Dies habe der Oberste Justizrat Libyens in letzter Instanz entschieden, erfuhr die Nachrichtenagentur AFP am Dienstagabend von einem Behördenvertreter in Tripolis, der nicht namentlich genannt werden wollte. Die Angeklagten könnten demnach ihre Haftstrafe in ihrer Heimat verbüßen; Libyen und Bulgarien schlossen in den 80er Jahren ein Auslieferungsabkommen.
Die sechs Verurteilten sitzen seit 1999 in libyschen Gefängnissen. Sie wurden von libyschen Gerichten für schuldig befunden, in einem Krankenhaus in Benghasi 438 Kinder mit dem Aids-Virus infiziert zu haben. Die Familien der an Aids erkrankten Kinder hatten am Dienstag ihre Forderung nach der Todesstrafe fallengelassen, nachdem Entschädigungsforderungen in Millionenhöhe erfüllt worden waren.
Die fünf Bulgarinnen arbeiteten bei ihrer Verhaftung 1999 teils schon seit Jahren in Libyen.
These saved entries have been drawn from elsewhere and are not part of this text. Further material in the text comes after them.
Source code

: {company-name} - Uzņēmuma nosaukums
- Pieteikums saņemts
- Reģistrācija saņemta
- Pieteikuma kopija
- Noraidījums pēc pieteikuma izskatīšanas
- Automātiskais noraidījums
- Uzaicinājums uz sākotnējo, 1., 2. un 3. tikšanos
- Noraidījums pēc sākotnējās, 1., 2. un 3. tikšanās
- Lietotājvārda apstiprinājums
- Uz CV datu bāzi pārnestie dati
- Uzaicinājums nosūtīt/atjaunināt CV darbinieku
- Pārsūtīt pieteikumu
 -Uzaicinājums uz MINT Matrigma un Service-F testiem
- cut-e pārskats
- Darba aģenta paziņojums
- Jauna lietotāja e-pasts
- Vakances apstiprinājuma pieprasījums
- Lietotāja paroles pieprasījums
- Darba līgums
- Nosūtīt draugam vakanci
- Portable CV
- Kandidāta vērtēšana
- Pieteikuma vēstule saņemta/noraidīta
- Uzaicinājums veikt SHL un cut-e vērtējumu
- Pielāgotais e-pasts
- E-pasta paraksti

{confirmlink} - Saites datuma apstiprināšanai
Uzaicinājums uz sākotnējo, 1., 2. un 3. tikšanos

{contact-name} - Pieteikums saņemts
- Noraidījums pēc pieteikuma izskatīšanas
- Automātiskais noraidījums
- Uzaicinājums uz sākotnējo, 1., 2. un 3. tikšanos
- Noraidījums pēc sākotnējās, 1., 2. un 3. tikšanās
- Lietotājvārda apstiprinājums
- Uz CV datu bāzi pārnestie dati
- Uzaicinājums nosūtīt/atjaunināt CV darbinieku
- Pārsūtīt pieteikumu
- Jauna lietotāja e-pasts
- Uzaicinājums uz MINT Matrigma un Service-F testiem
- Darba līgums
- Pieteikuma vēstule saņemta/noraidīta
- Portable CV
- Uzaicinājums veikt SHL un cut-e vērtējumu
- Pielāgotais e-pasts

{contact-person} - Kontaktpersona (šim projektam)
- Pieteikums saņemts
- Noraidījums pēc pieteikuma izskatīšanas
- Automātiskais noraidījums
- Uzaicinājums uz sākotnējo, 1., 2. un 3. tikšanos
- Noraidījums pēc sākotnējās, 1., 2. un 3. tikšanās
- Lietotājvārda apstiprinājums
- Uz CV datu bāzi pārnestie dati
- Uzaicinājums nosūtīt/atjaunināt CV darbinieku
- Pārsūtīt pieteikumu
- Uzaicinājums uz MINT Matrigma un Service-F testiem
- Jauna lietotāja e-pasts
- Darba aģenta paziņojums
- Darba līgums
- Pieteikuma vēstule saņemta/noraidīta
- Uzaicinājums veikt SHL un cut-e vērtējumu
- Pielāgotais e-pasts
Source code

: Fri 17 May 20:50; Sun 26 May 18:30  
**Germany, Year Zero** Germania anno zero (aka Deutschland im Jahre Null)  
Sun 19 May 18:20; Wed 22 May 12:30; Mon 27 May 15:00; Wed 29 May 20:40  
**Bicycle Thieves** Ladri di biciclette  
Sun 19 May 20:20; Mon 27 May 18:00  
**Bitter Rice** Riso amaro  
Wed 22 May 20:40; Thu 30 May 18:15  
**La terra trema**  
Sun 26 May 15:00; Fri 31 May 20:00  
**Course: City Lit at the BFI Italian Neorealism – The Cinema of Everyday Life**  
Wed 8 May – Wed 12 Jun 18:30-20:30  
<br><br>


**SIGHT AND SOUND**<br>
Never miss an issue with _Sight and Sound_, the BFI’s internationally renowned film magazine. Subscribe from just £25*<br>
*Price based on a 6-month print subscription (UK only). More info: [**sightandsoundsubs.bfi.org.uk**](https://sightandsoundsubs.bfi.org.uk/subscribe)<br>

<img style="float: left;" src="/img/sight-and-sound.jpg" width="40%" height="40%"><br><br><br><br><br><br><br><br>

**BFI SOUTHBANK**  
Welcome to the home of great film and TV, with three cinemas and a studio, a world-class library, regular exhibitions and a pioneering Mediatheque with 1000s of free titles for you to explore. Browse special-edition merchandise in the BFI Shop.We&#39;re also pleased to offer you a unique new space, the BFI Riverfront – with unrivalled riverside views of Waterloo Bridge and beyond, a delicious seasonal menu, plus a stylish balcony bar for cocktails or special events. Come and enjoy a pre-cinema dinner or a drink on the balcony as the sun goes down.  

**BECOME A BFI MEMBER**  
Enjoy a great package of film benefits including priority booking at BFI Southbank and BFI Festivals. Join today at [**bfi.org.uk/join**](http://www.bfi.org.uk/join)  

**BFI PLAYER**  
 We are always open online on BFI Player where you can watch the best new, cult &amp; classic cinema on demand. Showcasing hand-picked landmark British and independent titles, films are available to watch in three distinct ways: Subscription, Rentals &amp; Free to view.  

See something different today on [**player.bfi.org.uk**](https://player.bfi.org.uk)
Sie hatten ihre Heimat zumeist verlassen, weil sie in Libyen mehr Geld verdienten. Auch die Familie des Arztes palästinensischer Herkunft lebte seit langem in dem nordafrikanischen Land.
Er erhielt kürzlich die bulgarische Staatsangehörigkeit. Die Verurteilten hatten wiederholt ihre Unschuld beteuert und geklagt, ihre Geständnisse seien unter Folter erzwungen worden. Aids-Experten verwiesen darauf, die Kinder seien bereits vor Ankunft der sechs Verurteilten in dem Krankenhaus mit dem Aids-Virus infiziert gewesen.